My scream brought my mother running. Blood gushed from a gash in my leg. The cut was long and deep. When my mother saw it, she became just as hysterical as I was. My father was away, so it was up to her to deal with the crisis. She grabbed a towel and wrapped it around my leg, trying to stop the stream of blood. It was unbelievably painful as she helped me into the Chrysler, and I was teenage girl dramatic. I shivered with fear in the backseat of the car, but as my mother instructed, I kept pressure on the cut and tried to keep my leg straight. When we arrived at the hospital, I was immediately rushed to the emergency room, where I promptly cried to the doctor, "Will you be able to save my leg?" It seemed so dire; certainly, it was the worst wound I'd ever seen. The doctor laughed and said he thought it would not require amputation. As hard as I tried, I couldn't stop the tears as he stitched my split flesh back together.

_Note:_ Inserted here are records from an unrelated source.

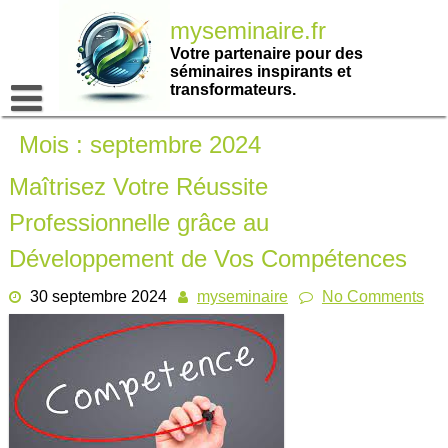
Passer
myseminaire.fr
au
contenu
Votre partenaire pour des
séminaires inspirants et
transformateurs.
Mois :
septembre 2024
Maîtrisez Votre Réussite
Professionnelle grâce au
Développement de Vos Compétences
30 septembre 2024
myseminaire
No Comments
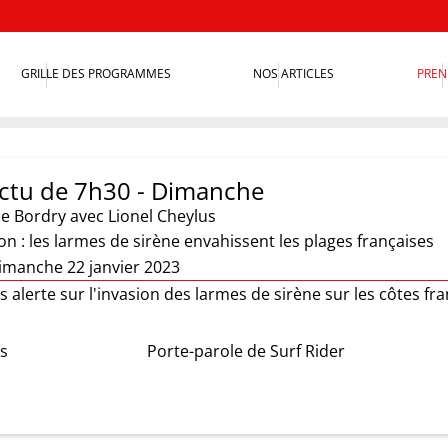
GRILLE DES PROGRAMMES
NOS ARTICLES
PREN
 actu de 7h30 - Dimanche
ie Bordry
avec Lionel Cheylus
ion : les larmes de sirène envahissent les plages françaises
imanche 22 janvier 2023
s alerte sur l'invasion des larmes de sirène sur les côtes fra
us
Porte-parole de Surf Rider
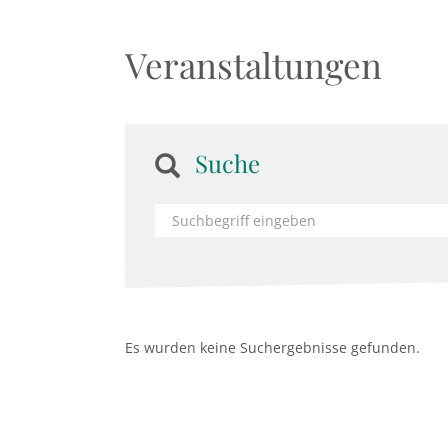
Veranstaltungen
Suche
Es wurden keine Suchergebnisse gefunden.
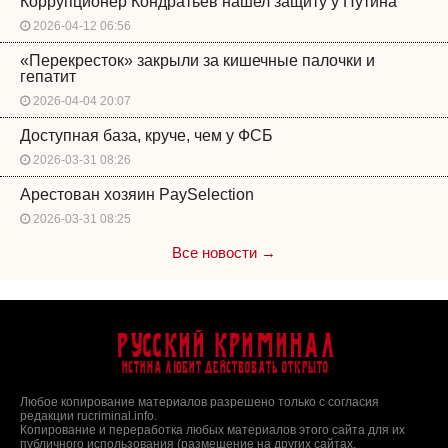
Коррупционер Кондратьев нашел защиту у Путина
2026-04-12 06:56
«Перекресток» закрыли за кишечные палочки и
гепатит
2026-04-04 20:07
Доступная база, круче, чем у ФСБ
2026-03-31 08:26
Арестован хозяин PaySelection
2026-03-31 08:25
Все новости →
Русский Криминал
Истина любит действовать открыто
Любое копирование материалов разрешено только с согласия
редакции rucriminal.info.
Копирование и переработка любых материалов этого сайта для их
публичного использования (размещение на других сайтах,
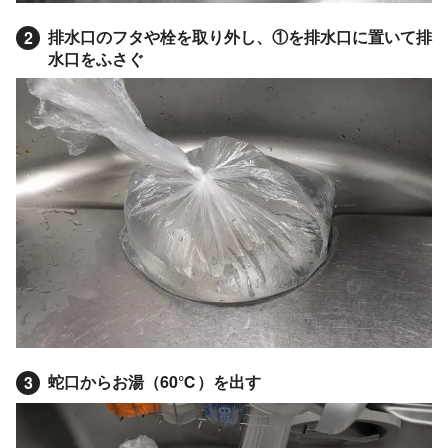
排水口のフタや栓を取り外し、①を排水口に置いて排
2
水口をふさぐ
蛇口からお湯（60℃）を出す
3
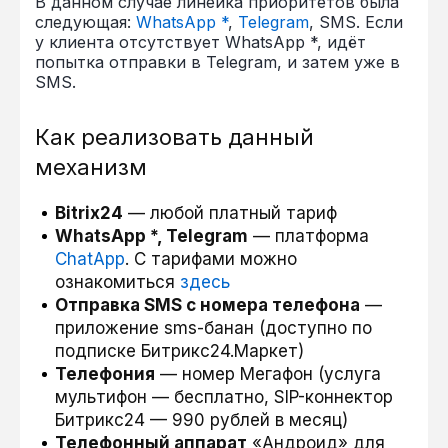
В данном случае линейка приоритетов была
следующая:
WhatsApp *
,
Telegram
, SMS. Если
у клиента отсутствует WhatsApp *, идёт
попытка отправки в Telegram, и затем уже в
SMS.
Как реализовать данный
механизм
Bitrix24
— любой платный тариф
WhatsApp *, Telegram
— платформа
ChatApp
. С тарифами можно
ознакомиться
здесь
Отправка SMS с номера телефона
—
приложение sms-банан (доступно по
подписке Битрикс24.Маркет)
Телефония
— номер Мегафон (услуга
мультифон — бесплатно, SIP-коннектор
Битрикс24 — 990 рублей в месяц)
Телефонный аппарат
«Андроид» для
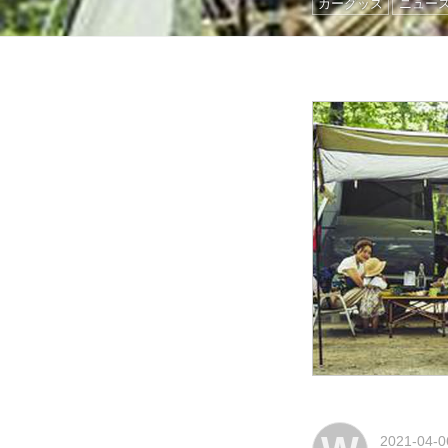
カーグッズ
ニュー
2021-04-0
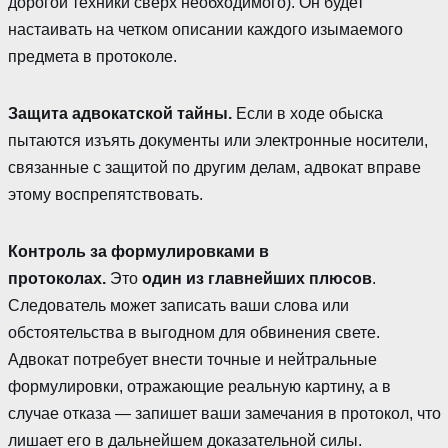
дорогой техники сверх необходимого). Он будет
настаивать на четком описании каждого изымаемого
предмета в протоколе.
Защита адвокатской тайны.
Если в ходе обыска
пытаются изъять документы или электронные носители,
связанные с защитой по другим делам, адвокат вправе
этому воспрепятствовать.
Контроль за формулировками в
протоколах.
Это
один из главнейших плюсов
.
Следователь может записать ваши слова или
обстоятельства в выгодном для обвинения свете.
Адвокат потребует внести точные и нейтральные
формулировки, отражающие реальную картину, а в
случае отказа — запишет ваши замечания в протокол, что
лишает его в дальнейшем доказательной силы.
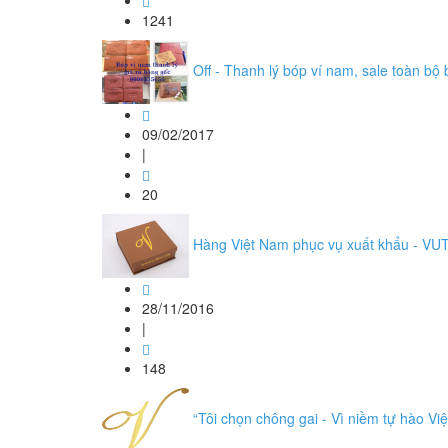
1241
Off - Thanh lý bóp ví nam, sale toàn bộ 
09/02/2017
|
20
Hàng Việt Nam phục vụ xuất khẩu - VU
28/11/2016
|
148
“Tôi chọn chông gai - Vì niềm tự hào Vi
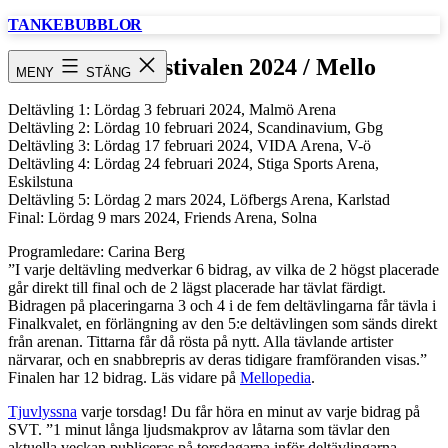
Hoppa
TANKEBUBBLOR
till
innehåll
Melodifestivalen 2024 / Mello
MENY
STÄNG
Deltävling 1: Lördag 3 februari 2024, Malmö Arena
Deltävling 2: Lördag 10 februari 2024, Scandinavium, Gbg
Deltävling 3: Lördag 17 februari 2024, VIDA Arena, V-ö
Deltävling 4: Lördag 24 februari 2024, Stiga Sports Arena,
Eskilstuna
Deltävling 5: Lördag 2 mars 2024, Löfbergs Arena, Karlstad
Final: Lördag 9 mars 2024, Friends Arena, Solna
Programledare: Carina Berg
”I varje deltävling medverkar 6 bidrag, av vilka de 2 högst placerade
går direkt till final och de 2 lägst placerade har tävlat färdigt.
Bidragen på placeringarna 3 och 4 i de fem deltävlingarna får tävla i
Finalkvalet, en förlängning av den 5:e deltävlingen som sänds direkt
från arenan. Tittarna får då rösta på nytt. Alla tävlande artister
närvarar, och en snabbrepris av deras tidigare framföranden visas.”
Finalen har 12 bidrag. Läs vidare på
Mellopedia
.
Tjuvlyssna
varje torsdag! Du får höra en minut av varje bidrag på
SVT. ”1 minut långa ljudsmakprov av låtarna som tävlar den
aktuella veckan publiceras på torsdagarna inför deltävlingarna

I left Greenwich Hospital with a lollipop in my mouth and my knee in a brace, a brace I was shackled in for two months. At first it seemed like a terrible handicap, but when I figured out that I could parlay this misfortune into extra attention from cute guys at school, I completely took advantage of it. The injury forced me to stay off my leg as much as I could. On a positive note, running was definitely out. On the negative side, I knew I would end up with some kind of scar. I was secretly sure, however, that it would impress my father.
When he returned from his business trip, I called him quickly to the living room. I was eager to show him my wound, to show him that I, too, finally had a scar of my own.
I remember the morbid fascination I felt as I peeled off the bandages, excitedly anticipating his empathy for my new badge of honor. When I lifted off the gauze, the scar was very apparent; a jagged red line with stitch marks at its edges. It still had the moist plumpness of a fresh wound. I looked to my father for his reaction, hoping for compassion and perhaps even some anecdote about the injuries in his own past.
My expectations were quickly squashed. He didn't mention his own scars. He didn't even commiserate.
"Oh, that's nothing," he said, giving me a pat on the back.